There are a number of reasons why you may be visiting our blog to find out about voluntary termination. We understand that life isn’t easy, and circumstances do change which can affect your current car finance agreement. However, if you are looking to voluntary terminate your car finance deal, we have a number of helpful solutions below. Find out what your voluntary termination legal rights are and how to go about cancelling your finance early. 

What is voluntary termination?

Car finance voluntary termination is when the customer cancels their car finance agreement earlier than the agreed end date. It can be applied to both hire purchase and PCP car finance and also applied to both new and used cars. Voluntary termination of car finance works by changing the minimum repayment amount to 50% of the original agreement.

taking car away

What are your voluntary termination of car finance rights?

Voluntary termination is your legal right under the Consumer Credit Act 1974. As long as certain criteria are met, you have the right to end your car finance agreement early and more information can be found in your car finance contract. This law has been put in place to protect customers who can no longer afford their monthly payments but also gives the lender more protection too.

How does it work?

Voluntary termination works differently for HP and PCP deals. In both scenarios, you can voluntarily terminate your car finance agreement as long as you repay 50% of the total amount payable (including interest and fees) and have kept the car in good condition.

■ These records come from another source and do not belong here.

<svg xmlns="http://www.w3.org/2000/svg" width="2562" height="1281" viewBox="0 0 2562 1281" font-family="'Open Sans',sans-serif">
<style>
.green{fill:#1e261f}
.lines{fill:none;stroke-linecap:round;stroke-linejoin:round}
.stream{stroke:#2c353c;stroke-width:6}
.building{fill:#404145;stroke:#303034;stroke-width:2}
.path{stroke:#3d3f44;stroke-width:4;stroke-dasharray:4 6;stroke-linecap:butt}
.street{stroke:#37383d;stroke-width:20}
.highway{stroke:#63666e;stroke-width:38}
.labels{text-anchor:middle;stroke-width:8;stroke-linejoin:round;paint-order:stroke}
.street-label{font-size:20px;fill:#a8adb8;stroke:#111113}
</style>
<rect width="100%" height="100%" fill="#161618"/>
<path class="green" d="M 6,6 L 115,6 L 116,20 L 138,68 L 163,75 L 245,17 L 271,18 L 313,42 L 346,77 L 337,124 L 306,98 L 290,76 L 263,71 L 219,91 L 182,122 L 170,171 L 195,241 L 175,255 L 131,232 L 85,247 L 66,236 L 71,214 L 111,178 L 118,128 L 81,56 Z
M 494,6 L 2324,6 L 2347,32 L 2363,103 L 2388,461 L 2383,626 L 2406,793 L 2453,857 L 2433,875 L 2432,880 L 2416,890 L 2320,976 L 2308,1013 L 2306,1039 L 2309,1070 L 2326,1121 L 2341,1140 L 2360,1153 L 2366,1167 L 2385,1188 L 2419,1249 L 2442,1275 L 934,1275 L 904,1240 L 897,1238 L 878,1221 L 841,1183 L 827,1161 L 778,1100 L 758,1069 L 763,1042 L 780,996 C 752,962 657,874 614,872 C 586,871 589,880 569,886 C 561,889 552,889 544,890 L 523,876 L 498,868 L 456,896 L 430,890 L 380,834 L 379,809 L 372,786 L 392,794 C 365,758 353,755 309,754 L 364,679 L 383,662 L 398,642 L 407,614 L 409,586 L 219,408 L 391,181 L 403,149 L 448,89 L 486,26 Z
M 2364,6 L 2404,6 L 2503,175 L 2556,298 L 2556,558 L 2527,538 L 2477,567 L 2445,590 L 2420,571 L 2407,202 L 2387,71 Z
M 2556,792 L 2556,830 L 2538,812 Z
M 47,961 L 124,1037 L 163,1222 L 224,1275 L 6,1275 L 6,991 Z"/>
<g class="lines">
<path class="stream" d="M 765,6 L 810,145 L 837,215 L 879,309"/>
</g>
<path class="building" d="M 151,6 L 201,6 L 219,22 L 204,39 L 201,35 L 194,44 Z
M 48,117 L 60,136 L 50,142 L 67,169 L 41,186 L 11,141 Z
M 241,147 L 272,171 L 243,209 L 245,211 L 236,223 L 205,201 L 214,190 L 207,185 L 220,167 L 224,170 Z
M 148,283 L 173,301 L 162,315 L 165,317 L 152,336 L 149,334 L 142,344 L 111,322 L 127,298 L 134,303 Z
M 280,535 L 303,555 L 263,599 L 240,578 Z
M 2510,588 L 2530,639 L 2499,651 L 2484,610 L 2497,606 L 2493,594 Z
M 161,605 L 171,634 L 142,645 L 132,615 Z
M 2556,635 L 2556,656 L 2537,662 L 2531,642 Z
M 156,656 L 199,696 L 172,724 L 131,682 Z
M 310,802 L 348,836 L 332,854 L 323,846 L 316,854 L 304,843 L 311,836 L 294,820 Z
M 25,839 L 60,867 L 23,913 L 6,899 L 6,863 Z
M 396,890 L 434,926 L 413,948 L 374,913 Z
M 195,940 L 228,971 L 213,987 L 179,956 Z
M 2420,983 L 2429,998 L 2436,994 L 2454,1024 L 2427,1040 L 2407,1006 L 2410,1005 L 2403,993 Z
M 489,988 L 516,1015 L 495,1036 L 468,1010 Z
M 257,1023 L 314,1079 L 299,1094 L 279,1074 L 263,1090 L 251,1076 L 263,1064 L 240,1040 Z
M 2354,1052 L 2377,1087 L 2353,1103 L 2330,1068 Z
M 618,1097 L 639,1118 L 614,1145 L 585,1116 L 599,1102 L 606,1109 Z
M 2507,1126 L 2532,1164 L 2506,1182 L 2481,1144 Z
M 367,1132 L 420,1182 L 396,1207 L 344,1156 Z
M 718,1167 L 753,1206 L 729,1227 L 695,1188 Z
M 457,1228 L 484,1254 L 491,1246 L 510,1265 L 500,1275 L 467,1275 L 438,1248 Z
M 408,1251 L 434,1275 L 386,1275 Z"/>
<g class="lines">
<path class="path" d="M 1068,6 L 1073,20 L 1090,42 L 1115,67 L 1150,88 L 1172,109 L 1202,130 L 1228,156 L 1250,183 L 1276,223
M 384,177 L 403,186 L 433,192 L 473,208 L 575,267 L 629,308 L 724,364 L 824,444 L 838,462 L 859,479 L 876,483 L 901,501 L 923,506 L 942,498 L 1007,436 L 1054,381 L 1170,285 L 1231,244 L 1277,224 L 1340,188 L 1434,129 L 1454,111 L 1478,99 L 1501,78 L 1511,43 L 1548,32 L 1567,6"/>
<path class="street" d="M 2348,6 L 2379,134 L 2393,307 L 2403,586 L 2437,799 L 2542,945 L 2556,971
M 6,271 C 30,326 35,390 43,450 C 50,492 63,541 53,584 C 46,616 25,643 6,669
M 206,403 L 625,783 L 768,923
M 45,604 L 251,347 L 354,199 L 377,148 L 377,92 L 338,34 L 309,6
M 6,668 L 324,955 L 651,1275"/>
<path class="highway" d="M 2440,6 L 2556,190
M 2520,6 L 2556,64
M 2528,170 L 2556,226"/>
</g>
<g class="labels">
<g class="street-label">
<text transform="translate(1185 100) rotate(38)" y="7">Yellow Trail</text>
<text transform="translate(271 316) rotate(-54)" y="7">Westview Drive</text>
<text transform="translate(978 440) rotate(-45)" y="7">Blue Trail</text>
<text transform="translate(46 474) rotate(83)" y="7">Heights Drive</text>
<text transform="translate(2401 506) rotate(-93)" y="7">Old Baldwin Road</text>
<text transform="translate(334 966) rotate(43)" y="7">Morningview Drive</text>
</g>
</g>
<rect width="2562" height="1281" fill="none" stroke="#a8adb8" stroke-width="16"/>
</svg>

Hire purchase voluntary termination is pretty straightforward as you spread the full cost of your chosen vehicle into the finance deal. This means that at the halfway point of the agreement, you will usually have paid off 50% of the total amount payable anyway. If you have not yet reached the halfway point, you will be required to pay off the remainder before you can voluntarily terminate.

For voluntary termination PCP, it can be a little more complex because 50% of the total amount payable doesn’t usually occur until near the end of the agreement. This is because of the balloon payment that PCP car finance deal have. The balloon payment tends to be quite large because you are borrowing more money than you are repaying. If you want to keep the car instead but are struggling to pay the final payment, you could also consider refinancing balloon payment. You would be advised to wait until you have met 50% of the repayments or you can obtain a settlement figure from your lender and pay off the remainder before you hand the car back.

Does voluntary termination affect your credit score?

You have a legal right to be able to voluntarily terminate your current car finance deal and doing so won’t affect your credit score. It can be recorded on your credit file and be visible to future lenders but shouldn’t have an impact on your ability to get finance in the future. As long as you have made all your repayments up to the 50% mark and paid the repayment amount, there should be no effect on your credit score at all.

credit score going up

Are there any charges to voluntarily terminate your car finance deal?

There are no additional charges associated with voluntary termination. As long as you have paid 50% of the total amount payable, you should be able to return the car without anything else to pay! You may only incur additional charges through a PCP voluntary termination if the vehicle has damages to the vehicle that does beyond wear and tear.